Data entries:
▼▼▼

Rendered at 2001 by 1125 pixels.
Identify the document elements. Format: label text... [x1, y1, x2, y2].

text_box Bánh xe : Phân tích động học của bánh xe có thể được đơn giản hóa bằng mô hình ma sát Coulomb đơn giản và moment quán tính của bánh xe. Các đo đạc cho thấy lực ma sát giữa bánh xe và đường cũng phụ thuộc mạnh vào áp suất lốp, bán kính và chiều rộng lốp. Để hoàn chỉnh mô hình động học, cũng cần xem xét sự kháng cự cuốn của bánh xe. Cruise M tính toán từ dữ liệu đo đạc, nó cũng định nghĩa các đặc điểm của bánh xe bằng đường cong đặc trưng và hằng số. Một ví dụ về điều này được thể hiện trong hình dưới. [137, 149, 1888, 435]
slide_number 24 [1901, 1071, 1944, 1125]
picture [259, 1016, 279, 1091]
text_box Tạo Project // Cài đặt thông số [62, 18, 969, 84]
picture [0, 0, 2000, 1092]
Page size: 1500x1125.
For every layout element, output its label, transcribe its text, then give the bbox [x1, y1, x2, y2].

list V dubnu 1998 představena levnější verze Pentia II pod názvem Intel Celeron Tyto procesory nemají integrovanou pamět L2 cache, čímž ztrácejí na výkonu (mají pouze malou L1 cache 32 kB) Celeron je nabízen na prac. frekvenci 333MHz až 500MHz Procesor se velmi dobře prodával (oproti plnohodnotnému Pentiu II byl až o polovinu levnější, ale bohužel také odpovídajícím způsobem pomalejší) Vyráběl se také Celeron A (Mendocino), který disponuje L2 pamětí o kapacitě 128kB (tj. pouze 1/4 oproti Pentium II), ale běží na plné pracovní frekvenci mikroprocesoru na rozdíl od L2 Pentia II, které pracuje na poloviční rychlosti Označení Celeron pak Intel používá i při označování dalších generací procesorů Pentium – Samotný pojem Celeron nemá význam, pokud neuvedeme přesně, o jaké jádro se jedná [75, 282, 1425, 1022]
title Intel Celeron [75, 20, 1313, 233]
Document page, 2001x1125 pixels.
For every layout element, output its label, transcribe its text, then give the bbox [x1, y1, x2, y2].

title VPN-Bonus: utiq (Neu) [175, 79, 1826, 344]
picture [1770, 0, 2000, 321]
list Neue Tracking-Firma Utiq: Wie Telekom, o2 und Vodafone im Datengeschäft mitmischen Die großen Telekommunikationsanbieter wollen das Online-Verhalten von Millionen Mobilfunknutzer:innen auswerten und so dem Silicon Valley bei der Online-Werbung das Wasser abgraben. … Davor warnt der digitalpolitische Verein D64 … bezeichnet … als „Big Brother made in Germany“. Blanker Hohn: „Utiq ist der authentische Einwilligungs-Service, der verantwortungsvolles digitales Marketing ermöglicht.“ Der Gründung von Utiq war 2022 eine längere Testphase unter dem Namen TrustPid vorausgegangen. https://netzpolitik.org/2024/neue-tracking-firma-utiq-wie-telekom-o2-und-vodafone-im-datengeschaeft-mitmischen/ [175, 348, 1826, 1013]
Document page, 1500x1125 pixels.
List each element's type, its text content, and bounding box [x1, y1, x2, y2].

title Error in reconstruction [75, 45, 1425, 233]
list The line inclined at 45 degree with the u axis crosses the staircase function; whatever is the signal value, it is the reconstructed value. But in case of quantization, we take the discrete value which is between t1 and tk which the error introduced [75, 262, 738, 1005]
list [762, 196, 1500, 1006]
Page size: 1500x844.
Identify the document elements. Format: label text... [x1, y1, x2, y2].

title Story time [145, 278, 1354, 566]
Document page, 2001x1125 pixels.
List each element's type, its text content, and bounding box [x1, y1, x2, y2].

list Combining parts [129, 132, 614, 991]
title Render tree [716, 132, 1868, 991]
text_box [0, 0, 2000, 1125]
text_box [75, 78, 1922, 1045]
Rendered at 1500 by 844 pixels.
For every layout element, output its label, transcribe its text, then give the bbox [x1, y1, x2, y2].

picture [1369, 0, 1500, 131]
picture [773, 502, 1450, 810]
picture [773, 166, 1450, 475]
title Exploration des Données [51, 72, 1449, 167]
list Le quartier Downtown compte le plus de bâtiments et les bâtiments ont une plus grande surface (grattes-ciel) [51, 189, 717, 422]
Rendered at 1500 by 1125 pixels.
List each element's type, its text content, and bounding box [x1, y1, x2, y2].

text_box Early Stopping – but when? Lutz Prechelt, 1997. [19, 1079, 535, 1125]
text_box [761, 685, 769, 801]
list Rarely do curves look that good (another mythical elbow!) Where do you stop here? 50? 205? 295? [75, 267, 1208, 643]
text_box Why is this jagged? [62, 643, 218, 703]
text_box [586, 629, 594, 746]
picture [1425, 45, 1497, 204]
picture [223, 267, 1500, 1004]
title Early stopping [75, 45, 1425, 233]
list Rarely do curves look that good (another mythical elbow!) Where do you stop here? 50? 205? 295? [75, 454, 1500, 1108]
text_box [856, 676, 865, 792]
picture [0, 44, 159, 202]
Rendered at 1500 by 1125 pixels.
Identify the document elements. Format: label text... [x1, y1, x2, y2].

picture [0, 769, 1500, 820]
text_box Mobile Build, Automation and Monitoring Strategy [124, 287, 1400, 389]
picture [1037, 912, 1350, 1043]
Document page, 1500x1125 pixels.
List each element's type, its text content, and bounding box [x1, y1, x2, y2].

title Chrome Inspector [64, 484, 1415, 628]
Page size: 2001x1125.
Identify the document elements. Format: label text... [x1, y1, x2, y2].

▲▲▲

TO DO
Output the data in full, please, exactly as written.

EXERCISE RESULT
Rendered at 2001 by 1125 pixels.
Identify the document elements. Format: label text... [x1, y1, x2, y2].

text_box Bánh xe : Phân tích động học của bánh xe có thể được đơn giản hóa bằng mô hình ma sát Coulomb đơn giản và moment quán tính của bánh xe. Các đo đạc cho thấy lực ma sát giữa bánh xe và đường cũng phụ thuộc mạnh vào áp suất lốp, bán kính và chiều rộng lốp. Để hoàn chỉnh mô hình động học, cũng cần xem xét sự kháng cự cuốn của bánh xe. Cruise M tính toán từ dữ liệu đo đạc, nó cũng định nghĩa các đặc điểm của bánh xe bằng đường cong đặc trưng và hằng số. Một ví dụ về điều này được thể hiện trong hình dưới. [137, 149, 1888, 435]
slide_number 24 [1901, 1071, 1944, 1125]
picture [259, 1016, 279, 1091]
text_box Tạo Project // Cài đặt thông số [62, 18, 969, 84]
picture [0, 0, 2000, 1092]
Page size: 1500x1125.
For every layout element, output its label, transcribe its text, then give the bbox [x1, y1, x2, y2].

list V dubnu 1998 představena levnější verze Pentia II pod názvem Intel Celeron Tyto procesory nemají integrovanou pamět L2 cache, čímž ztrácejí na výkonu (mají pouze malou L1 cache 32 kB) Celeron je nabízen na prac. frekvenci 333MHz až 500MHz Procesor se velmi dobře prodával (oproti plnohodnotnému Pentiu II byl až o polovinu levnější, ale bohužel také odpovídajícím způsobem pomalejší) Vyráběl se také Celeron A (Mendocino), který disponuje L2 pamětí o kapacitě 128kB (tj. pouze 1/4 oproti Pentium II), ale běží na plné pracovní frekvenci mikroprocesoru na rozdíl od L2 Pentia II, které pracuje na poloviční rychlosti Označení Celeron pak Intel používá i při označování dalších generací procesorů Pentium – Samotný pojem Celeron nemá význam, pokud neuvedeme přesně, o jaké jádro se jedná [75, 282, 1425, 1022]
title Intel Celeron [75, 20, 1313, 233]
Document page, 2001x1125 pixels.
For every layout element, output its label, transcribe its text, then give the bbox [x1, y1, x2, y2].

title VPN-Bonus: utiq (Neu) [175, 79, 1826, 344]
picture [1770, 0, 2000, 321]
list Neue Tracking-Firma Utiq: Wie Telekom, o2 und Vodafone im Datengeschäft mitmischen Die großen Telekommunikationsanbieter wollen das Online-Verhalten von Millionen Mobilfunknutzer:innen auswerten und so dem Silicon Valley bei der Online-Werbung das Wasser abgraben. … Davor warnt der digitalpolitische Verein D64 … bezeichnet … als „Big Brother made in Germany“. Blanker Hohn: „Utiq ist der authentische Einwilligungs-Service, der verantwortungsvolles digitales Marketing ermöglicht.“ Der Gründung von Utiq war 2022 eine längere Testphase unter dem Namen TrustPid vorausgegangen. https://netzpolitik.org/2024/neue-tracking-firma-utiq-wie-telekom-o2-und-vodafone-im-datengeschaeft-mitmischen/ [175, 348, 1826, 1013]
Document page, 1500x1125 pixels.
List each element's type, its text content, and bounding box [x1, y1, x2, y2].

title Error in reconstruction [75, 45, 1425, 233]
list The line inclined at 45 degree with the u axis crosses the staircase function; whatever is the signal value, it is the reconstructed value. But in case of quantization, we take the discrete value which is between t1 and tk which the error introduced [75, 262, 738, 1005]
list [762, 196, 1500, 1006]
Page size: 1500x844.
Identify the document elements. Format: label text... [x1, y1, x2, y2].

title Story time [145, 278, 1354, 566]
Document page, 2001x1125 pixels.
List each element's type, its text content, and bounding box [x1, y1, x2, y2].

list Combining parts [129, 132, 614, 991]
title Render tree [716, 132, 1868, 991]
text_box [0, 0, 2000, 1125]
text_box [75, 78, 1922, 1045]
Rendered at 1500 by 844 pixels.
For every layout element, output its label, transcribe its text, then give the bbox [x1, y1, x2, y2].

picture [1369, 0, 1500, 131]
picture [773, 502, 1450, 810]
picture [773, 166, 1450, 475]
title Exploration des Données [51, 72, 1449, 167]
list Le quartier Downtown compte le plus de bâtiments et les bâtiments ont une plus grande surface (grattes-ciel) [51, 189, 717, 422]
Rendered at 1500 by 1125 pixels.
List each element's type, its text content, and bounding box [x1, y1, x2, y2].

text_box Early Stopping – but when? Lutz Prechelt, 1997. [19, 1079, 535, 1125]
text_box [761, 685, 769, 801]
list Rarely do curves look that good (another mythical elbow!) Where do you stop here? 50? 205? 295? [75, 267, 1208, 643]
text_box Why is this jagged? [62, 643, 218, 703]
text_box [586, 629, 594, 746]
picture [1425, 45, 1497, 204]
picture [223, 267, 1500, 1004]
title Early stopping [75, 45, 1425, 233]
list Rarely do curves look that good (another mythical elbow!) Where do you stop here? 50? 205? 295? [75, 454, 1500, 1108]
text_box [856, 676, 865, 792]
picture [0, 44, 159, 202]
Rendered at 1500 by 1125 pixels.
Identify the document elements. Format: label text... [x1, y1, x2, y2].

picture [0, 769, 1500, 820]
text_box Mobile Build, Automation and Monitoring Strategy [124, 287, 1400, 389]
picture [1037, 912, 1350, 1043]
Document page, 1500x1125 pixels.
List each element's type, its text content, and bounding box [x1, y1, x2, y2].

title Chrome Inspector [64, 484, 1415, 628]
Page size: 2001x1125.
Identify the document elements. Format: label text... [x1, y1, x2, y2].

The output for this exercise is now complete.